This function supports latent rank q >= 0. When q = 0, it reduces to a ZIP regression (no latent factors). When q > 0, it fits a ZIP‑PLN factor model.

Internally, a binary mask R = 1_{observed}(Y) is created; a copied matrix Y.na sets missing entries to zero for objective evaluation.
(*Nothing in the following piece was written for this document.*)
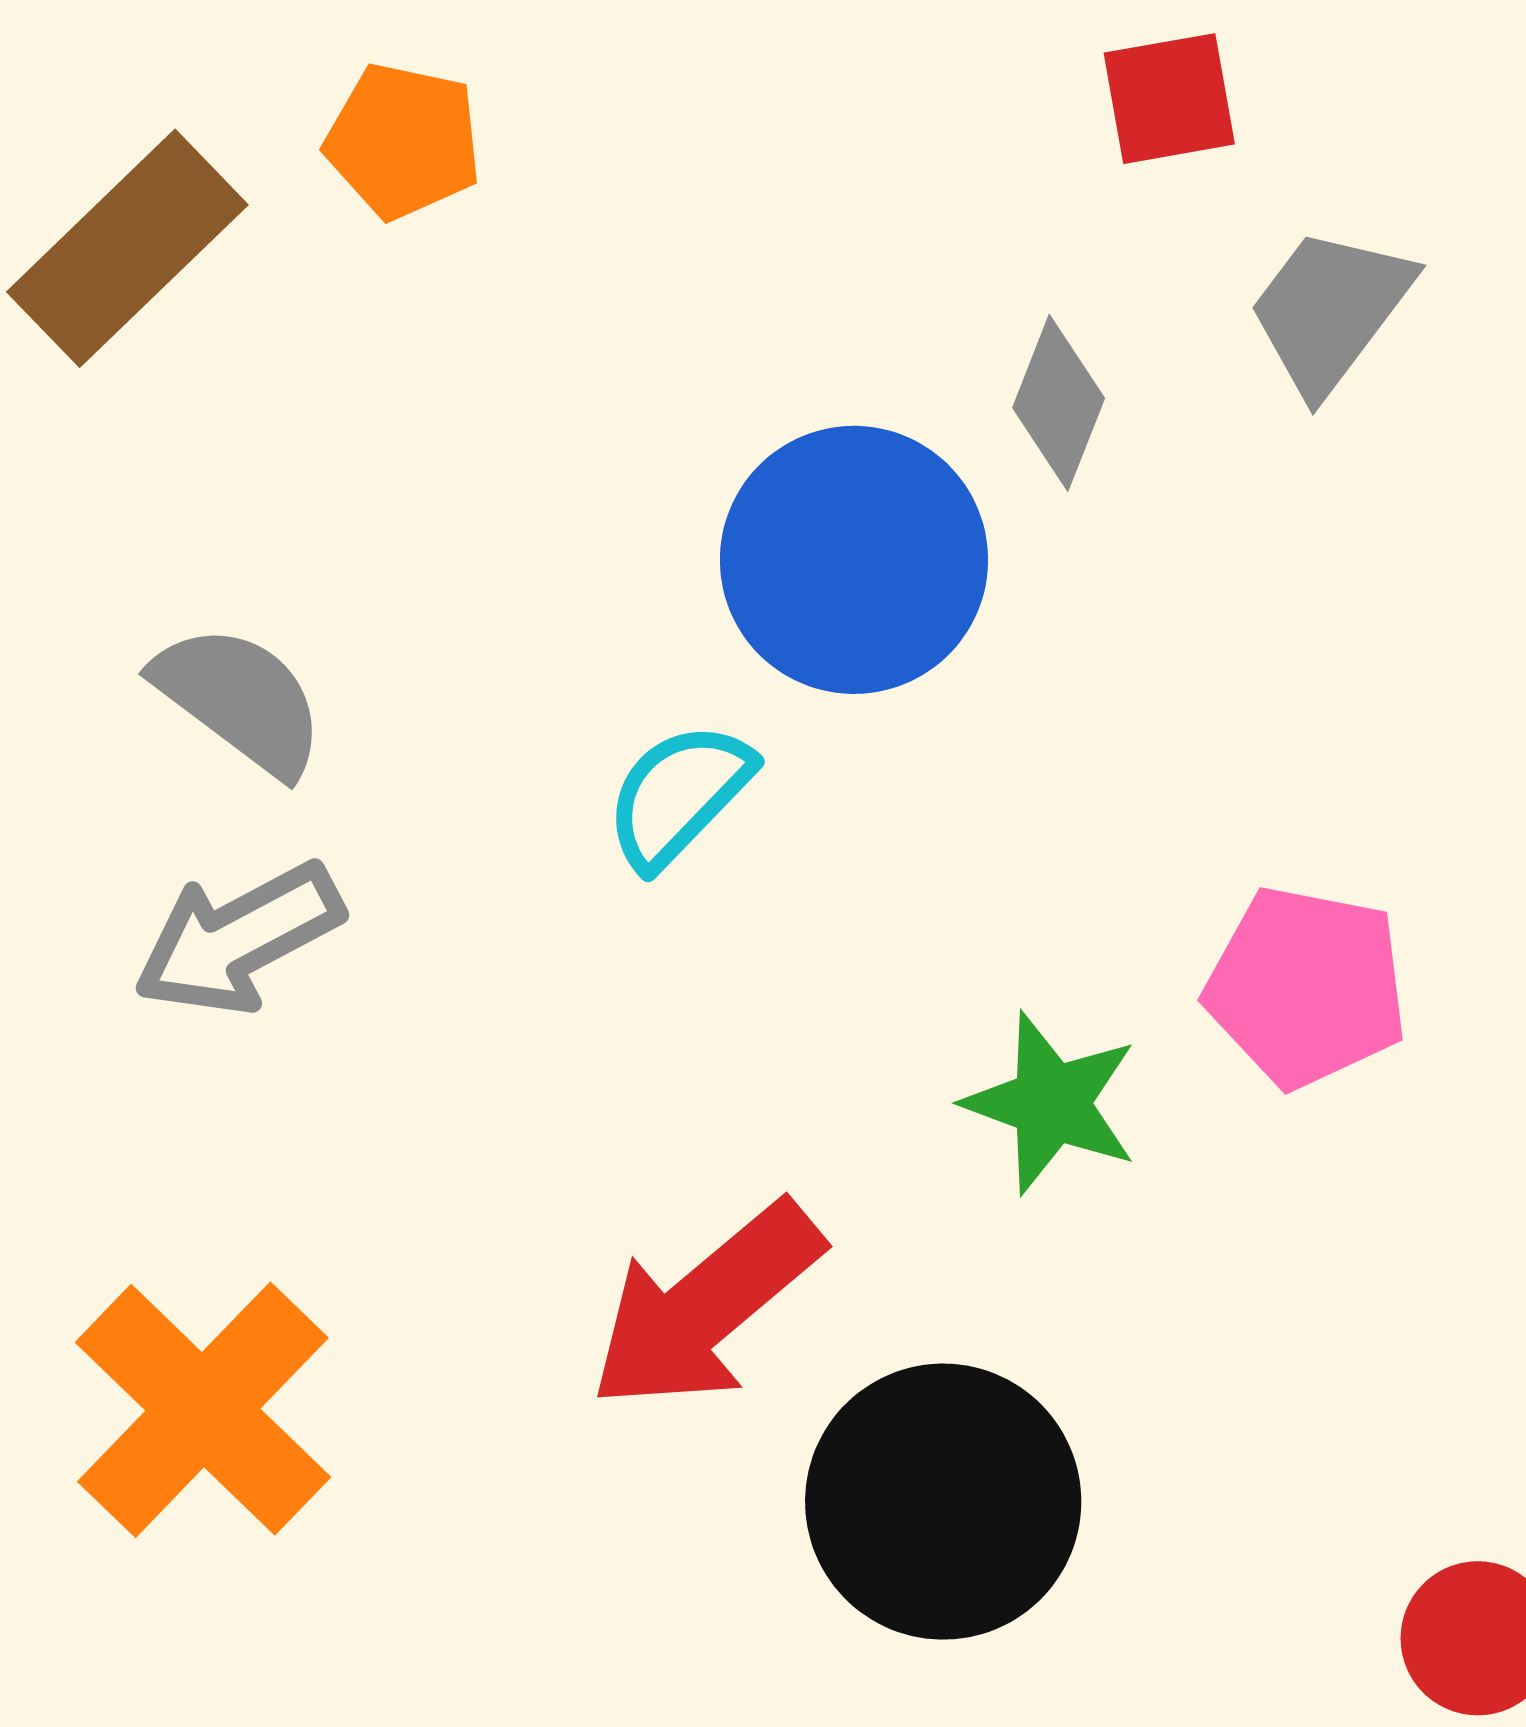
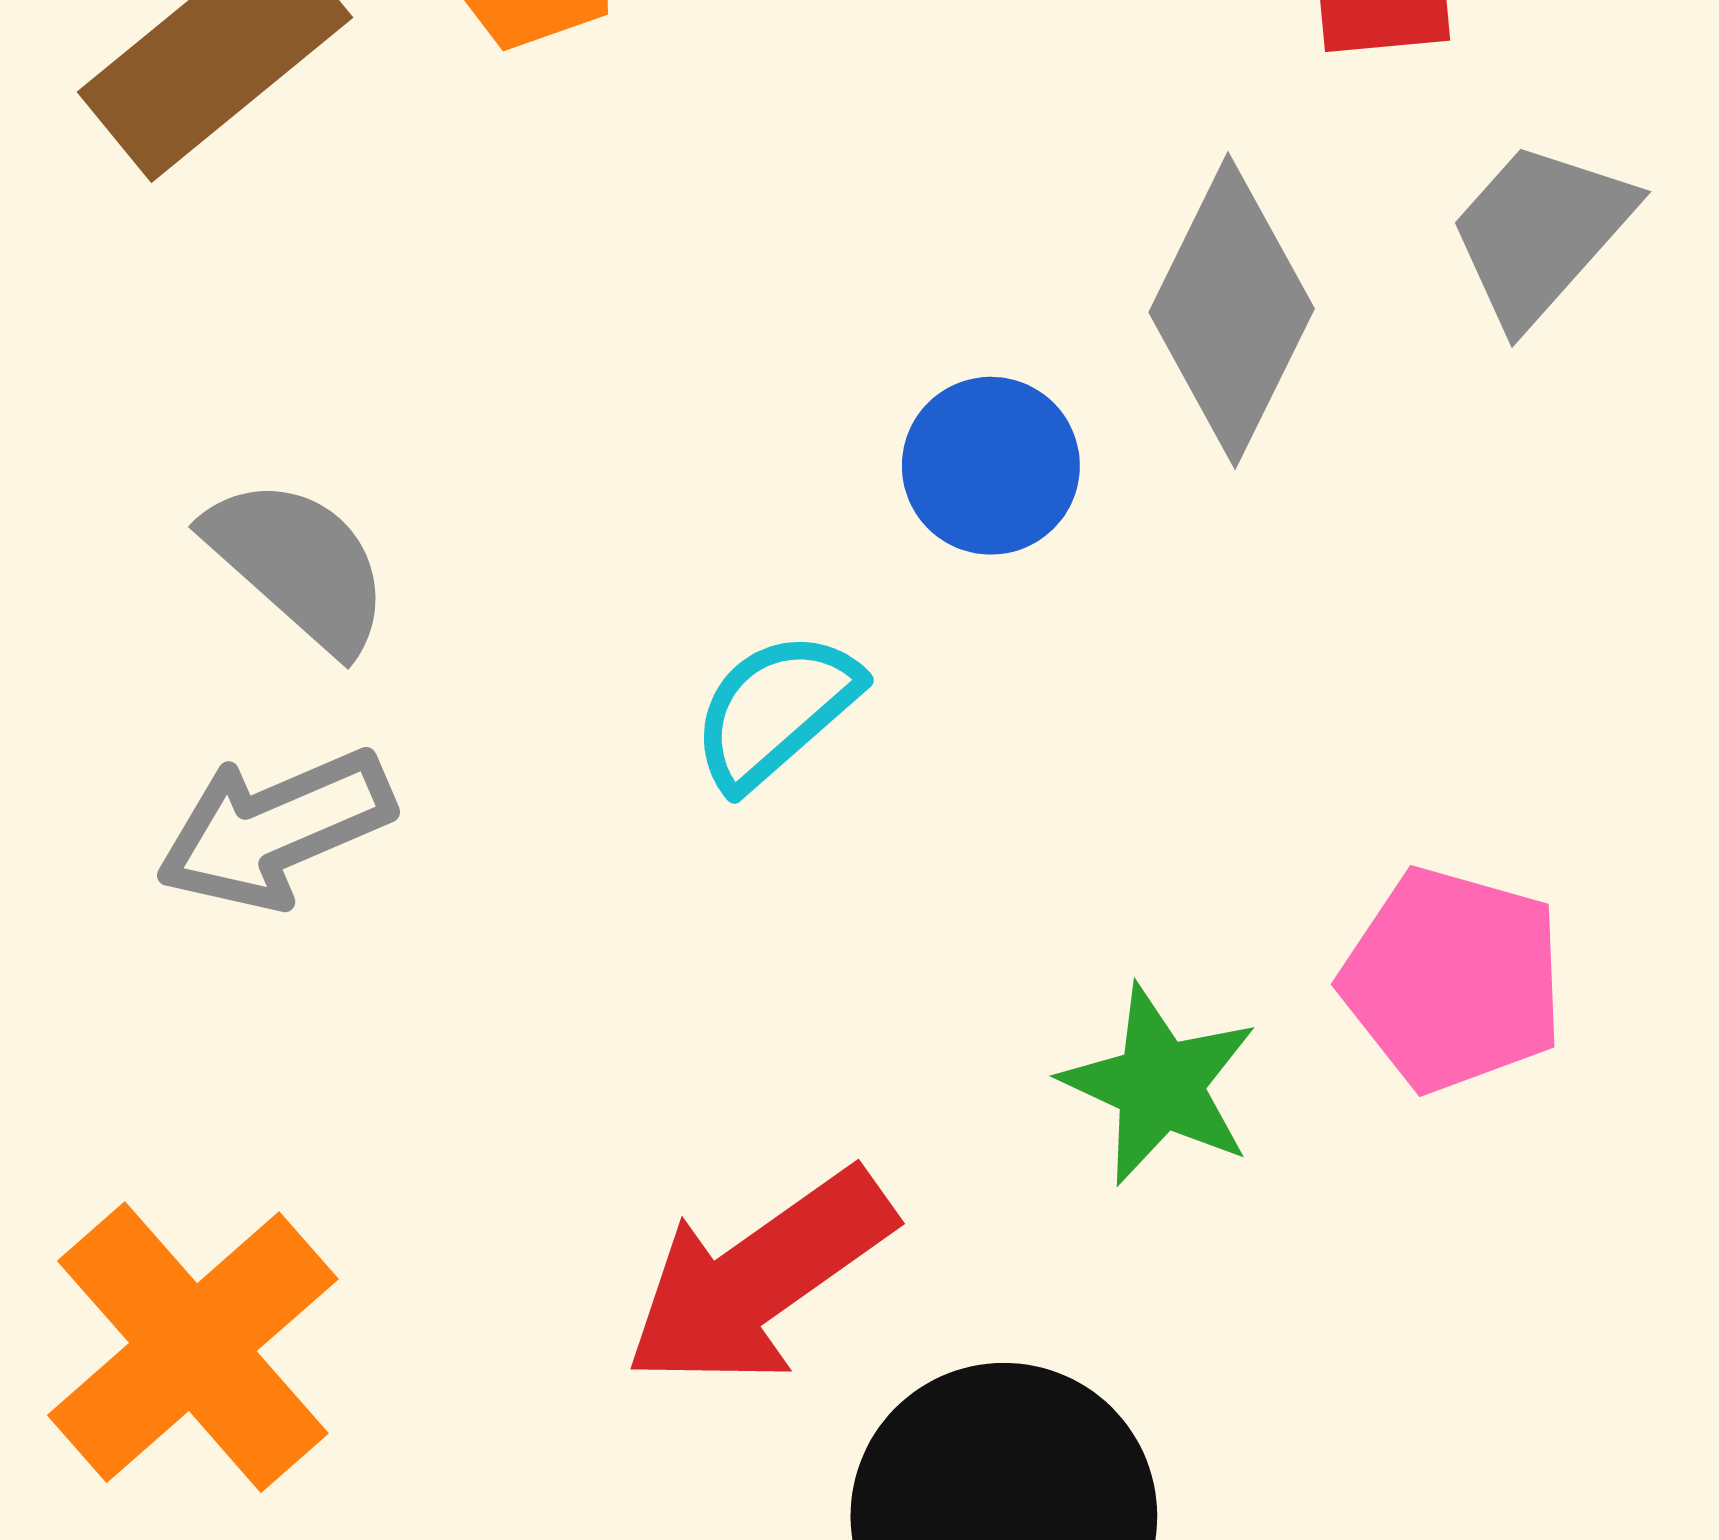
gray diamond: (1059, 403) -> (1232, 311), size x1.6
blue circle: (854, 560) -> (991, 466), size x0.6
The optimizer bounds for S are taken from tolS. Ensure that the vectorization and parameter stacking used in the optimizer are consistent with the shapes listed above.

Examples

if (FALSE) { # \dontrun{
set.seed(1)
n <- 40; p <- 12; d <- 3
q <- 2
Y <- matrix(rpois(n*p, 2), n, p)
Y[sample(length(Y), 25)] <- NA
# Vectorized design (n*p) x d:
X <- cbind(1, rnorm(n*p), rnorm(n*p))

fit <- Miss.ZIPLNPCA(Y = Y, X = X, q = q)
str(fit$mStep)
str(fit$eStep)
image(log1p(fit$imputed))  # quick look at imputed counts

# Rank-0 (ZIP regression without latent factors):
fit0 <- Miss.ZIPLNPCA(Y = Y, X = X, q = 0)
fit0$eStep$xi[1:3, 1:3]
} # }